* **What this task involves**: Would you retype the whole listing verbatim, keeping pictures out of it?

─── Stored data

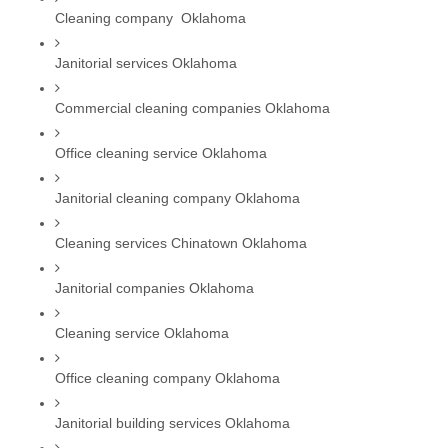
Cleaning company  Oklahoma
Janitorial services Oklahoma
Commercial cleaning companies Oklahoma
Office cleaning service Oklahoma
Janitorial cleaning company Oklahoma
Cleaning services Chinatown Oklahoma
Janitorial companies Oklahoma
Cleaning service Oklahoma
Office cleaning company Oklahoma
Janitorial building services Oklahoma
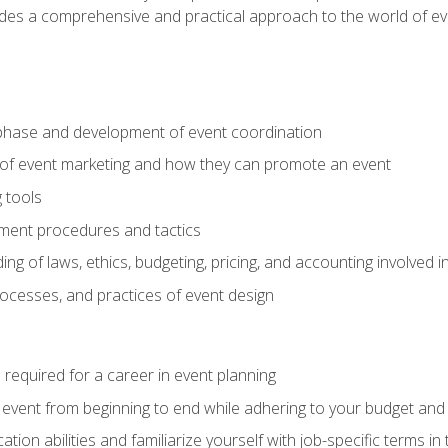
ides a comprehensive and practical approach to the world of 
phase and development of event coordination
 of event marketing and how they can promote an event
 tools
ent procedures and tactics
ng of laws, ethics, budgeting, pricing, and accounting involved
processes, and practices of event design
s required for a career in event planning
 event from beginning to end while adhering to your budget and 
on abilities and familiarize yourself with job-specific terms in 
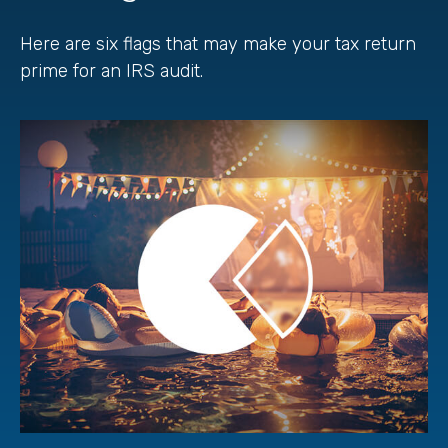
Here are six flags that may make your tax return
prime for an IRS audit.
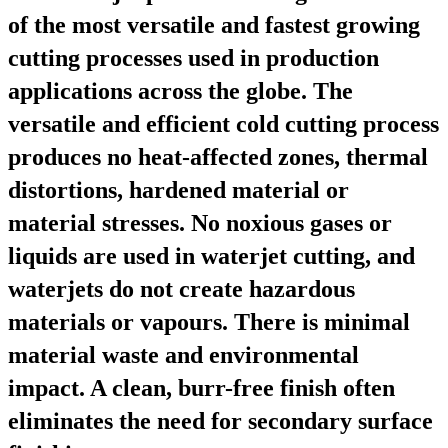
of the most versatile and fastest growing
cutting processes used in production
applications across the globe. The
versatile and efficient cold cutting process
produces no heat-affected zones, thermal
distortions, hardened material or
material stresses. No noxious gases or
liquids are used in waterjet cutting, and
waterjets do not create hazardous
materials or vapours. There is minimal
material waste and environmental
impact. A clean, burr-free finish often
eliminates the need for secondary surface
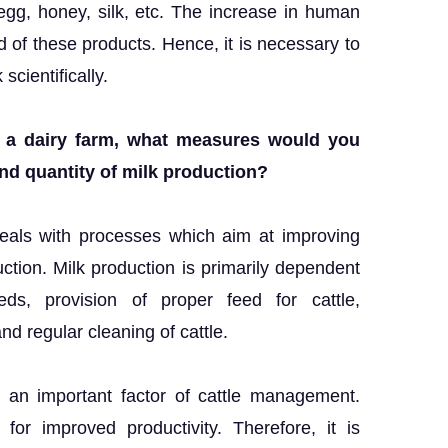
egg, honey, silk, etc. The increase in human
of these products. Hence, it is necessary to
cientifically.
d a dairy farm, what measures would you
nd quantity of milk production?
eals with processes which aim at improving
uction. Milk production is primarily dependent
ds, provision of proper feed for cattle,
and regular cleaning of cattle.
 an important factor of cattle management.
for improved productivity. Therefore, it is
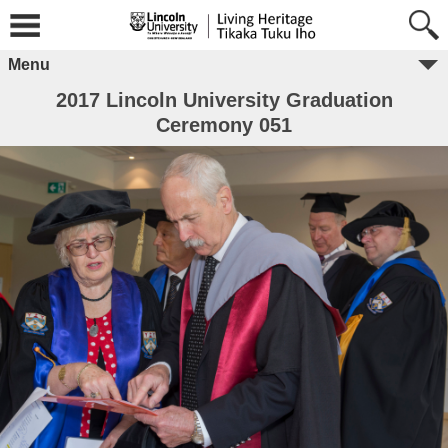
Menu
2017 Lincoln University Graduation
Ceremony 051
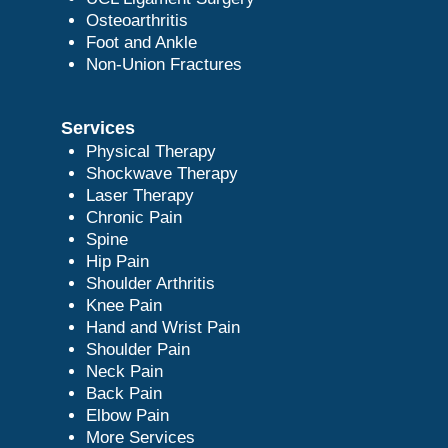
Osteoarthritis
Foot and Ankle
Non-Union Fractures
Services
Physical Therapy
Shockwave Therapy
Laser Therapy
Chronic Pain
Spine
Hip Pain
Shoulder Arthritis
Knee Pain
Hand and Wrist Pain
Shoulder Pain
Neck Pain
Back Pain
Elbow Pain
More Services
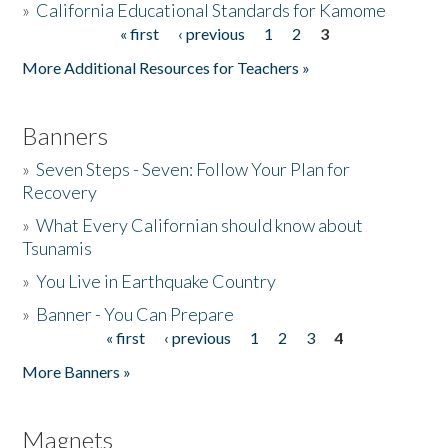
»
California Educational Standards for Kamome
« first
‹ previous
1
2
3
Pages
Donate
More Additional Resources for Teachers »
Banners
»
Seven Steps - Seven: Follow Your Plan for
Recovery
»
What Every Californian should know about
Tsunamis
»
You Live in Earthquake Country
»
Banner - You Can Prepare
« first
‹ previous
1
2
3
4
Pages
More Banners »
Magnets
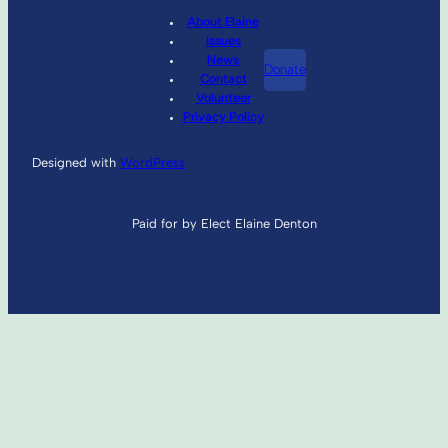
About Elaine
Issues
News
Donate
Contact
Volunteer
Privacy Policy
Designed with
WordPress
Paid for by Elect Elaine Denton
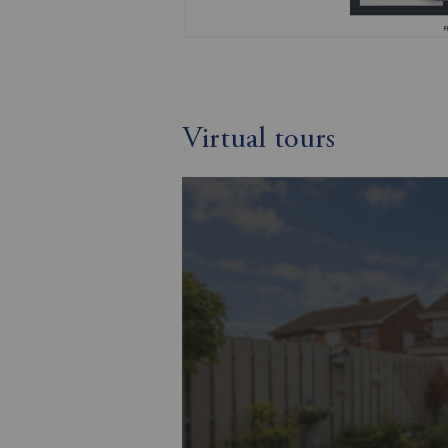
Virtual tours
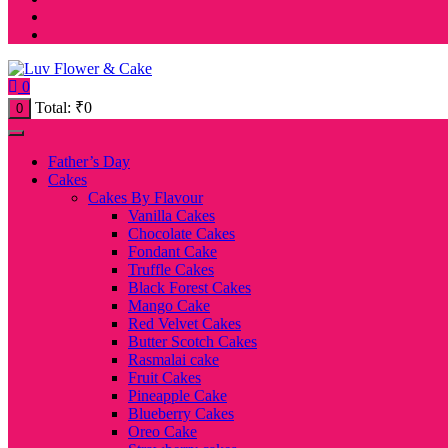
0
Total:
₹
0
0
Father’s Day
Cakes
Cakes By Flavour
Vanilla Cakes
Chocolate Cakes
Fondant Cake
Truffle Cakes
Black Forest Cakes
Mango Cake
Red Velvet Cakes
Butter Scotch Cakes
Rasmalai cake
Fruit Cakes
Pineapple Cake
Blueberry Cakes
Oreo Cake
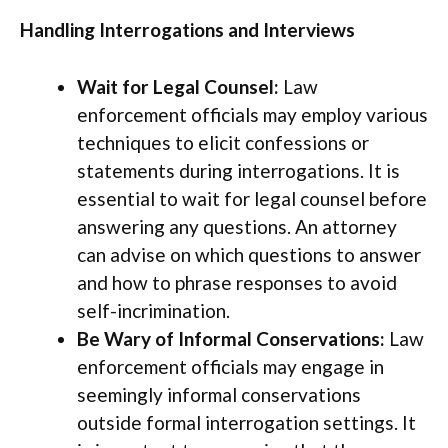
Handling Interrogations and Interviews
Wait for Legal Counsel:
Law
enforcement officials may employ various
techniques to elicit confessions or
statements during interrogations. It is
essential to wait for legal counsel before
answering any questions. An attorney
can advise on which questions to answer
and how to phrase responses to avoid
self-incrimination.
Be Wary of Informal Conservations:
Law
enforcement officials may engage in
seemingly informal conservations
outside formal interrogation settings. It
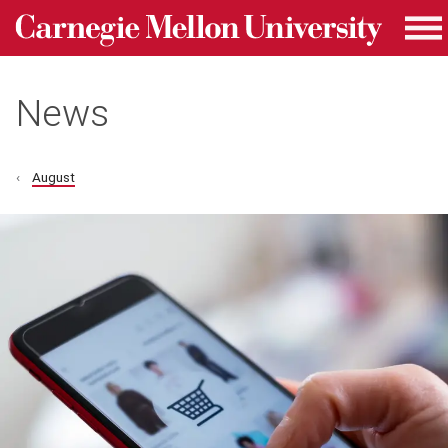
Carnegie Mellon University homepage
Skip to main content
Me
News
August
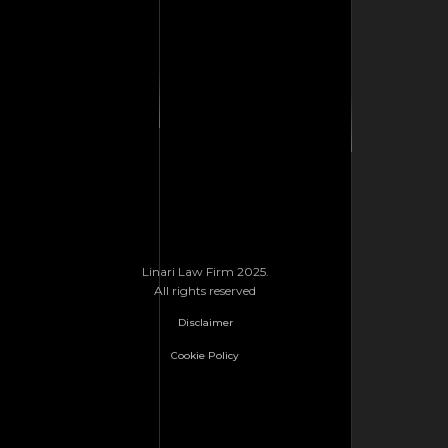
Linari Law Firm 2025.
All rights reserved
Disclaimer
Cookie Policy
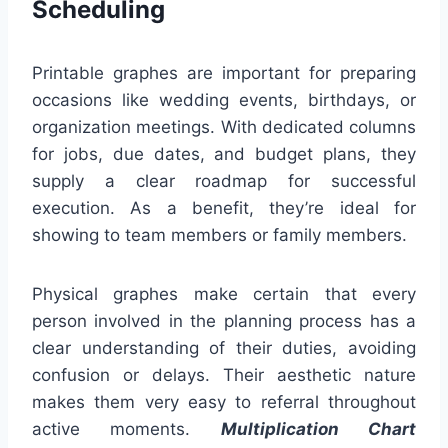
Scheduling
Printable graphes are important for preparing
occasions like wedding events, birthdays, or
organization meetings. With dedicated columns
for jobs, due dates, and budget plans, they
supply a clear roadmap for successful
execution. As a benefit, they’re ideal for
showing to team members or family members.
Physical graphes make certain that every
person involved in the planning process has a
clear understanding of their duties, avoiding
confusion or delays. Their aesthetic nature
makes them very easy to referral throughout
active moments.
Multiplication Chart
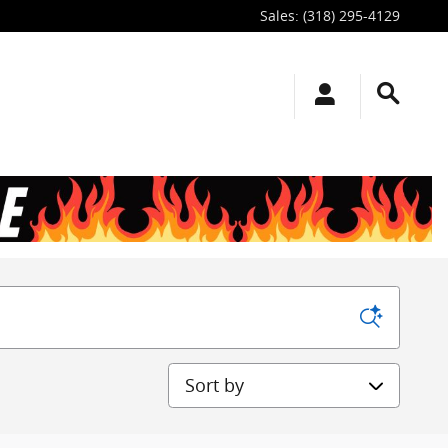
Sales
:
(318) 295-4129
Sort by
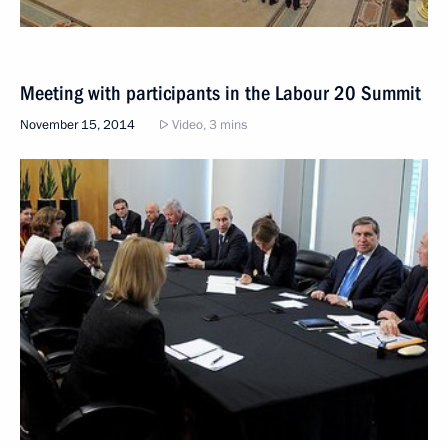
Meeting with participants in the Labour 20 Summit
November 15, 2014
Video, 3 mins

──────

* **Answer to the problem**:
Cleaning company  Oklahoma
Janitorial services Oklahoma
Commercial cleaning companies Oklahoma
Office cleaning service Oklahoma
Janitorial cleaning company Oklahoma
Cleaning services Chinatown Oklahoma
Janitorial companies Oklahoma
Cleaning service Oklahoma
Office cleaning company Oklahoma
Janitorial building services Oklahoma
ides a comprehensive and practical approach to the world of 
phase and development of event coordination
 of event marketing and how they can promote an event
 tools
ent procedures and tactics
ng of laws, ethics, budgeting, pricing, and accounting involved
processes, and practices of event design
s required for a career in event planning
 event from beginning to end while adhering to your budget and 
on abilities and familiarize yourself with job-specific terms in 
Here are six flags that may make your tax return
prime for an IRS audit.
of the most versatile and fastest growing
cutting processes used in production
applications across the globe. The
versatile and efficient cold cutting process
produces no heat-affected zones, thermal
distortions, hardened material or
material stresses. No noxious gases or
liquids are used in waterjet cutting, and
waterjets do not create hazardous
materials or vapours. There is minimal
material waste and environmental
impact. A clean, burr-free finish often
eliminates the need for secondary surface
egg, honey, silk, etc. The increase in human
of these products. Hence, it is necessary to
cientifically.
d a dairy farm, what measures would you
nd quantity of milk production?
eals with processes which aim at improving
uction. Milk production is primarily dependent
ds, provision of proper feed for cattle,
and regular cleaning of cattle.
 an important factor of cattle management.
for improved productivity. Therefore, it is
Menu
2017 Lincoln University Graduation
Ceremony 051
Osteoarthritis
Foot and Ankle
Non-Union Fractures
Services
Physical Therapy
Shockwave Therapy
Laser Therapy
Chronic Pain
Spine
Hip Pain
Shoulder Arthritis
Knee Pain
Hand and Wrist Pain
Shoulder Pain
Neck Pain
Back Pain
Elbow Pain
More Services
»
California Educational Standards for Kamome
« first
‹ previous
1
2
3
Pages
Donate
More Additional Resources for Teachers »
Banners
»
Seven Steps - Seven: Follow Your Plan for
Recovery
»
What Every Californian should know about
Tsunamis
»
You Live in Earthquake Country
»
Banner - You Can Prepare
« first
‹ previous
1
2
3
4
Pages
More Banners »
Magnets
About Elaine
Issues
News
Donate
Contact
Volunteer
Privacy Policy
Designed with
WordPress
Paid for by Elect Elaine Denton
Virtual tours
0
Total:
₹
0
0
Father’s Day
Cakes
Cakes By Flavour
Vanilla Cakes
Chocolate Cakes
Fondant Cake
Truffle Cakes
Black Forest Cakes
Mango Cake
Red Velvet Cakes
Butter Scotch Cakes
Rasmalai cake
Fruit Cakes
Pineapple Cake
Blueberry Cakes
Oreo Cake
Handling Interrogations and Interviews
Wait for Legal Counsel:
Law
enforcement officials may employ various
techniques to elicit confessions or
statements during interrogations. It is
essential to wait for legal counsel before
answering any questions. An attorney
can advise on which questions to answer
and how to phrase responses to avoid
self-incrimination.
Be Wary of Informal Conservations:
Law
enforcement officials may engage in
seemingly informal conservations
outside formal interrogation settings. It
Carnegie Mellon University homepage
Skip to main content
Me
News
August
Linari Law Firm 2025.
All rights reserved
Disclaimer
Cookie Policy
Scheduling
Printable graphes are important for preparing
occasions like wedding events, birthdays, or
organization meetings. With dedicated columns
for jobs, due dates, and budget plans, they
supply a clear roadmap for successful
execution. As a benefit, they’re ideal for
showing to team members or family members.
Physical graphes make certain that every
person involved in the planning process has a
clear understanding of their duties, avoiding
confusion or delays. Their aesthetic nature
makes them very easy to referral throughout
active moments.
Multiplication Chart
Sales
:
(318) 295-4129
Sort by
Meeting with participants in the Labour 20 Summit
November 15, 2014
Video, 3 mins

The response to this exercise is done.